As far as I know difficulty is some abstract value that affects number of calculations required to get new block.
Is there any formula that can be used to calculate actual (or actual for some custom point in past) hashrate of whole network? As far as I know for Monero it can be done with formula difficulty * 120 / seconds_for_block (120 here is hard coded value, estimated time for single block). Is there something similar for ZCash?
Not really as a block cannot be found in a set time - it could be pretty much immediately or take hours depending on the network hash rate.
If you are trying to calculate it to “do” something, why not look it up at: https://explorer.zcha.in/ - there is also an api at API - Zchain which you can use to return JSON with all the data.
Thank you for link, that helped a lot in understanding of theory.
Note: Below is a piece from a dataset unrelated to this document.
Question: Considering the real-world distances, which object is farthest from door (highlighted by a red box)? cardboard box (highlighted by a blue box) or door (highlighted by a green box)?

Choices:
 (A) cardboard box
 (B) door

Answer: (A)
Seems now I have to ensure that length of equihash result is same as for SHA-256 and find somewhere that magic “offset for difficulty 1” to calculate required number of hashes from current difficulty.
From your formulas I can see that in case of ETH/ETC difficulty is just estimated number of hashes that should be calculated by network to find next block.
So to find hash rate of whole network during generation of custom block N, I should get difference between time stamp block N and block N-1 and divide it with difficulty of block N, should I?
If yes, what’s the rule for Zcash? I’ve found that for Bitcoin I should multiple result of that division with 2^32 and for Monero with 120. Seems for ETH/ETC we don’t need that coefficient (if your formula is correct). And what about Zcash?